Arsenic with pytest

A common usage of webdrivers is for testing web applications. Thanks to the async nature of arsenic, you can test your async web applications from the same process and thread as you run your application.

In this guide, we will have a small aiohttp based web application and test it using pytest and pytest-asyncio.

Prerequisites

This guide assumes you are familiar with pytest and it’s terminology.

Setup

You should already have Firefox and Geckodriver installed.

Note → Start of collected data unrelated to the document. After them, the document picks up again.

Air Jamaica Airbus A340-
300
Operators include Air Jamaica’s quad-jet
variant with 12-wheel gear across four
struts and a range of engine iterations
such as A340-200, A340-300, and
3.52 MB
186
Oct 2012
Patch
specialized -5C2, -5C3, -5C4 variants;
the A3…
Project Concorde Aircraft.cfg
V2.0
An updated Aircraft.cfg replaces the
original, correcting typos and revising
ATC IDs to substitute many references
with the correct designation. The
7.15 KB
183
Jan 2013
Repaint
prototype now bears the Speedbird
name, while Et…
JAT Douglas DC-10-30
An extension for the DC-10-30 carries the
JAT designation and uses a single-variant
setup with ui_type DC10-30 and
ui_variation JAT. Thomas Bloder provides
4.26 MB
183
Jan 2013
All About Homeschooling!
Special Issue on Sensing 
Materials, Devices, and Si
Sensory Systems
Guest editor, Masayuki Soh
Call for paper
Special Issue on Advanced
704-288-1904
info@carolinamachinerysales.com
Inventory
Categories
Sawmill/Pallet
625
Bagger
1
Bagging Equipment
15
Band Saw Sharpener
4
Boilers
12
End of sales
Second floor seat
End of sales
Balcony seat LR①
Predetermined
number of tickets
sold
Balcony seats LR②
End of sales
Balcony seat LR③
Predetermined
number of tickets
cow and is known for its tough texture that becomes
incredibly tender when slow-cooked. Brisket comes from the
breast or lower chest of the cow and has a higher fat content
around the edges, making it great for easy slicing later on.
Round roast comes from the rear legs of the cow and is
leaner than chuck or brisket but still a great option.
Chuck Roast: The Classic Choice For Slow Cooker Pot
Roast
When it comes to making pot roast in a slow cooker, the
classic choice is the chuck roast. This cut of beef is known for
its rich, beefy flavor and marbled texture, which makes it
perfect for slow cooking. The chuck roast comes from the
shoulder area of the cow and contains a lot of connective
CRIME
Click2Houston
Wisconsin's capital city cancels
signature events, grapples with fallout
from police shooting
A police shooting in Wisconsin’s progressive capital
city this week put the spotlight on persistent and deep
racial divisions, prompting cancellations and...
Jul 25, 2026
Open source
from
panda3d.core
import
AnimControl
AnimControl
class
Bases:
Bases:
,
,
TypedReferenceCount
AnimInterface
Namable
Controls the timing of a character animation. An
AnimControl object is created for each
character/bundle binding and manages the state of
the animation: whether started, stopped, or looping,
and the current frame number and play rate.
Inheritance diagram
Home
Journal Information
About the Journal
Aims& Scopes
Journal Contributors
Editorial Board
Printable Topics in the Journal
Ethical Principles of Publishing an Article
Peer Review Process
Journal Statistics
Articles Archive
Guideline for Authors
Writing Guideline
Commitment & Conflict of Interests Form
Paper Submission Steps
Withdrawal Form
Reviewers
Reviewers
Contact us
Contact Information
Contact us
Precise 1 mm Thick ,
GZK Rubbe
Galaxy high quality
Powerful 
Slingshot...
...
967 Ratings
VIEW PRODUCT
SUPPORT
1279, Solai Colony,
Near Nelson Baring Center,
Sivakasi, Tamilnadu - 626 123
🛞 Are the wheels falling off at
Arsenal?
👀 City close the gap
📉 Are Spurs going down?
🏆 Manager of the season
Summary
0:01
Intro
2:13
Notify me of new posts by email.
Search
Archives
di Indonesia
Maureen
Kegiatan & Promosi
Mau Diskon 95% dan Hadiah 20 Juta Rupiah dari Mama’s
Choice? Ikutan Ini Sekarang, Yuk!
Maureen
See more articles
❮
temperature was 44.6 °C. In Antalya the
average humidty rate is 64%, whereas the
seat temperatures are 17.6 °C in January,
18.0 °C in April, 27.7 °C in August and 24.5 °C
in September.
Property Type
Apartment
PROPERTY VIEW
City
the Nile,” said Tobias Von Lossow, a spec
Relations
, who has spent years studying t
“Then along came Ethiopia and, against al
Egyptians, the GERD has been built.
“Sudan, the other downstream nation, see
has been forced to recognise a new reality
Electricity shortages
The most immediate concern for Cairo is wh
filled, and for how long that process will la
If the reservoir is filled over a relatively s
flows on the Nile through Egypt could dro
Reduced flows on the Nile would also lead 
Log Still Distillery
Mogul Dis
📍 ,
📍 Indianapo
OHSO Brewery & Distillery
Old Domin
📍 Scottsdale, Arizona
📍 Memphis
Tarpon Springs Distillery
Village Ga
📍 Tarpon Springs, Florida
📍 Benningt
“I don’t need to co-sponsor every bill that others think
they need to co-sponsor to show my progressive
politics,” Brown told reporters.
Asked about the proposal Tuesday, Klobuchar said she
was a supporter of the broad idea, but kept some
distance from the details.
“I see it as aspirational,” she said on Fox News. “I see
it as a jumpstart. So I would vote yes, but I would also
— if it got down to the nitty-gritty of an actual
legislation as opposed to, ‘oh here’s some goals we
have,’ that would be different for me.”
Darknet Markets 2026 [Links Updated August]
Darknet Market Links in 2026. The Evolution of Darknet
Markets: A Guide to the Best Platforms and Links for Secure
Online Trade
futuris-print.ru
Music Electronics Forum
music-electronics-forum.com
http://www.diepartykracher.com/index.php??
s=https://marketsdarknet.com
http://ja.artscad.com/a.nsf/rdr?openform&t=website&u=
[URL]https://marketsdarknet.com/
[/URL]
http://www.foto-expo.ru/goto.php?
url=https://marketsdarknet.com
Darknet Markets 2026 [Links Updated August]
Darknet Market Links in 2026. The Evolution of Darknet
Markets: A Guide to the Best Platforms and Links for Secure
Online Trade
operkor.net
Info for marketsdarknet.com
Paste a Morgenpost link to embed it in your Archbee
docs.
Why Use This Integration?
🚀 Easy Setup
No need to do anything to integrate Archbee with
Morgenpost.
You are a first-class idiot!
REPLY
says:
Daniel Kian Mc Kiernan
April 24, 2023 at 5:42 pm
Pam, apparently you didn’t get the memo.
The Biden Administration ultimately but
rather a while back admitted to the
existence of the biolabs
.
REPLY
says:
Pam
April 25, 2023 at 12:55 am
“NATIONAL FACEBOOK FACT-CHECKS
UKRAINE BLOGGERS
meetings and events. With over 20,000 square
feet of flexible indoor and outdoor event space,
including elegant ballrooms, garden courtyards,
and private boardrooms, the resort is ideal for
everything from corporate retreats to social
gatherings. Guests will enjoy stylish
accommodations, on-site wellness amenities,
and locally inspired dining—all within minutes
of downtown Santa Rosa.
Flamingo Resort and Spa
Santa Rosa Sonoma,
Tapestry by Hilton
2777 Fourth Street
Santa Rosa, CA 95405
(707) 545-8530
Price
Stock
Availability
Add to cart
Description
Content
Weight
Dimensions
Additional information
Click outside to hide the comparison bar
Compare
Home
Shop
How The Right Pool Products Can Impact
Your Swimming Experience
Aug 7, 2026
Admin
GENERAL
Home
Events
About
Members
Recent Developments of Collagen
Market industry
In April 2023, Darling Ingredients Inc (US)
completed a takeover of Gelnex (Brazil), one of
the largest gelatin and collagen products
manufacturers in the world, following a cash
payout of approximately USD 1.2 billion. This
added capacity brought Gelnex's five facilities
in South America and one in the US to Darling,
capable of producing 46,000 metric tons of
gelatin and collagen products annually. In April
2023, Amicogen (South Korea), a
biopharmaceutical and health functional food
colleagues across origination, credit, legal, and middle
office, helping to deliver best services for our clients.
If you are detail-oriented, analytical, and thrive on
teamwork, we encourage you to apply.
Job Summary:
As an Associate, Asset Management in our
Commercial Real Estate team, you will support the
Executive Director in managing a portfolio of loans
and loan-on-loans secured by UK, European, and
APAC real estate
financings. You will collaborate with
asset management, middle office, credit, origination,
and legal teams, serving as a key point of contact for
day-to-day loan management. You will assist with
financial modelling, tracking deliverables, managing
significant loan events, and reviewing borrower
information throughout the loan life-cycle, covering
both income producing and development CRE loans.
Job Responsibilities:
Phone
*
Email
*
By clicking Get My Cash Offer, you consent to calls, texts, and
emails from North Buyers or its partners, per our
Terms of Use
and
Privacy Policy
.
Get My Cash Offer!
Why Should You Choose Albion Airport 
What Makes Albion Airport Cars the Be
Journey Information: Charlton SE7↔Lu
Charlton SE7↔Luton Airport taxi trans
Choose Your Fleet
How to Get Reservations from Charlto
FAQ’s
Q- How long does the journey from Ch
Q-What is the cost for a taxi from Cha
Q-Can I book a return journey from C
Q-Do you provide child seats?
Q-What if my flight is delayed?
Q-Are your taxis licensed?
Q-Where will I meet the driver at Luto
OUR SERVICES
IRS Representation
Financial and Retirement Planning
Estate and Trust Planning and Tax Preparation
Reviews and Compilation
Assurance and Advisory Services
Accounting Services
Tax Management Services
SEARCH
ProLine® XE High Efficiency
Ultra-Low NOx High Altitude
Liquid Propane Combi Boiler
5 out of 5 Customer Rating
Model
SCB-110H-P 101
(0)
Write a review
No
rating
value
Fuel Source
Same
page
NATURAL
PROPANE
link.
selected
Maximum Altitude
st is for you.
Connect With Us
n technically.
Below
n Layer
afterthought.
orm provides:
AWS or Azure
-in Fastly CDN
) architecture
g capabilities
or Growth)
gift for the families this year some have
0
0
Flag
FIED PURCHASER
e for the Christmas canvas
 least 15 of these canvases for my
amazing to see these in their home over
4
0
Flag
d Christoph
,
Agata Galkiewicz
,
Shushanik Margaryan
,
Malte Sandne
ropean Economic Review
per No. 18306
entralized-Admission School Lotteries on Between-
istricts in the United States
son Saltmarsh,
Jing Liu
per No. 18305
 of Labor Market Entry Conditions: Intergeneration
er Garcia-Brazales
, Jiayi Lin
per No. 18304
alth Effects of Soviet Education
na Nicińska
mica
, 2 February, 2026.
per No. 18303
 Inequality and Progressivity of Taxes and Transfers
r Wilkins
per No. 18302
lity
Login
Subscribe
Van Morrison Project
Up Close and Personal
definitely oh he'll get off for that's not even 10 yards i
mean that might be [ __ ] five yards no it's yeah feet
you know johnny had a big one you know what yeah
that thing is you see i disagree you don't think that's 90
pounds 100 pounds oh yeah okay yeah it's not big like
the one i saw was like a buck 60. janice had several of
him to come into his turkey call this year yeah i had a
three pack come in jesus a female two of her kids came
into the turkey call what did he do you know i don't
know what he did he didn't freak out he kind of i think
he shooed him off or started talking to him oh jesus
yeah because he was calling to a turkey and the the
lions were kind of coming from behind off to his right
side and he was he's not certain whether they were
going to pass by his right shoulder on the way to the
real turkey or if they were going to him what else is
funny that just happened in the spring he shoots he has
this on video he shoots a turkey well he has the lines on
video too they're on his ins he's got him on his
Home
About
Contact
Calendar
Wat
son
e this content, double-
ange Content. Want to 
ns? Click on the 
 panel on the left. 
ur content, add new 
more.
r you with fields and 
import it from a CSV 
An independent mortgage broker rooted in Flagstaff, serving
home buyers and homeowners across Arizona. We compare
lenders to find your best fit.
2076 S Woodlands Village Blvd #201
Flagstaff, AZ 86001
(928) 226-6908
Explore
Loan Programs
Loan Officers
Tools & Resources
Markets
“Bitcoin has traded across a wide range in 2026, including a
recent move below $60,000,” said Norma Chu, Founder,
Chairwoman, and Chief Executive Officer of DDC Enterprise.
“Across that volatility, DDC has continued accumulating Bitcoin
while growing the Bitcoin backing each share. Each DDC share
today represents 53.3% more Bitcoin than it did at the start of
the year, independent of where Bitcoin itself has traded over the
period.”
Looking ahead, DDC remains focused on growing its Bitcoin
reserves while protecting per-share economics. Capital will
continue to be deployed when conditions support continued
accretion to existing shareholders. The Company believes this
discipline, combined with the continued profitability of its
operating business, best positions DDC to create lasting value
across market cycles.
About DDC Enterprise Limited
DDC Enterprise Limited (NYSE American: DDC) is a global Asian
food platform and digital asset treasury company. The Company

Make sure your geckodriver is in your PATH.

Create a virtualenv and install the required dependencies:

python3.6 -m venv env env/bin/pip install –upgrade pip env/bin/pip install –pre arsenic env/bin/pip install pytest-asyncio

App

Our app will have a single handler:

async def index(request):
    data = await request.post()
    name = data.get('name', 'World')
    return Response(status=200, content_type='text/html', body=f'''<html>
    <body>
        <h1>Hello {name}</h1>
        <form method='post' action='/'>
            <input name='name' />
            <input type='submit' />
        </form>
    </body>
</html>''')


def build_app():
    app = Application()
    app.router.add_route('*', '/', index)
    return app

Fixture

To make our app easily available in tests, we’ll write a pytest fixture which runs our app and provides the base url to it, since we will run it on a random port:

@pytest.fixture
async def app(event_loop):
    application = build_app()
    server = await event_loop.create_server(
        application.make_handler(),
        '127.0.0.1',
        0
    )
    try:
        for socket in server.sockets:
            host, port = socket.getsockname()
        yield f'http://{host}:{port}'
    finally:
        server.close()

Arsenic Fixture

We will also write a fixture for arsenic, which depends on the app fixture and provides a running Firefox session bound to the app:

@pytest.fixture
async def session(app):
    session = await start_session(
        services.Geckodriver(),
        browsers.Firefox(),
        bind=app
    )
    try:
        yield session
    finally:
        await stop_session(session)

Test

We will add a simple test which shows that the title on a GET request is Hello World, and if we submit the form it will become Hello followed by what we put into the text field:

async def test_index(session):
    await session.get('/')
    title = await session.wait_for_element(5, 'h1')
    text = await title.get_text()
    assert text == 'Hello World'
    form_field = await session.get_element('input[name="name"]')
    await form_field.send_keys('test')
    submit = await session.get_element('input[type="submit"]')
    await submit.click()
    title = await session.wait_for_element(5, 'h1')
    text = await title.get_text()
    assert text == 'Hello test'

Putting it all together

For this all to work, we’ll need a few imports:

import pytest

from aiohttp.web import Application, Response

from arsenic import start_session, services, browsers, stop_session

And we also need to mark the file as asyncio for pytest to support async functions:

pytestmark = pytest.mark.asyncio

Now to put it all together, create a file called test_pytest.py and insert the following code:

import pytest

from aiohttp.web import Application, Response

from arsenic import start_session, services, browsers, stop_session

pytestmark = pytest.mark.asyncio


async def index(request):
    data = await request.post()
    name = data.get('name', 'World')
    return Response(status=200, content_type='text/html', body=f'''<html>
    <body>
        <h1>Hello {name}</h1>
        <form method='post' action='/'>
            <input name='name' />
            <input type='submit' />
        </form>
    </body>
</html>''')


def build_app():
    app = Application()
    app.router.add_route('*', '/', index)
    return app


@pytest.fixture
async def app(event_loop):
    application = build_app()
    server = await event_loop.create_server(
        application.make_handler(),
        '127.0.0.1',
        0
    )
    try:
        for socket in server.sockets:
            host, port = socket.getsockname()
        yield f'http://{host}:{port}'
    finally:
        server.close()


@pytest.fixture
async def session(app):
    session = await start_session(
        services.Geckodriver(),
        browsers.Firefox(),
        bind=app
    )
    try:
        yield session
    finally:
        await stop_session(session)


async def test_index(session):
    await session.get('/')
    title = await session.wait_for_element(5, 'h1')
    text = await title.get_text()
    assert text == 'Hello World'
    form_field = await session.get_element('input[name="name"]')
    await form_field.send_keys('test')
    submit = await session.get_element('input[type="submit"]')
    await submit.click()
    title = await session.wait_for_element(5, 'h1')
    text = await title.get_text()
    assert text == 'Hello test'

To run it, simply execute pytest test_pytest.py.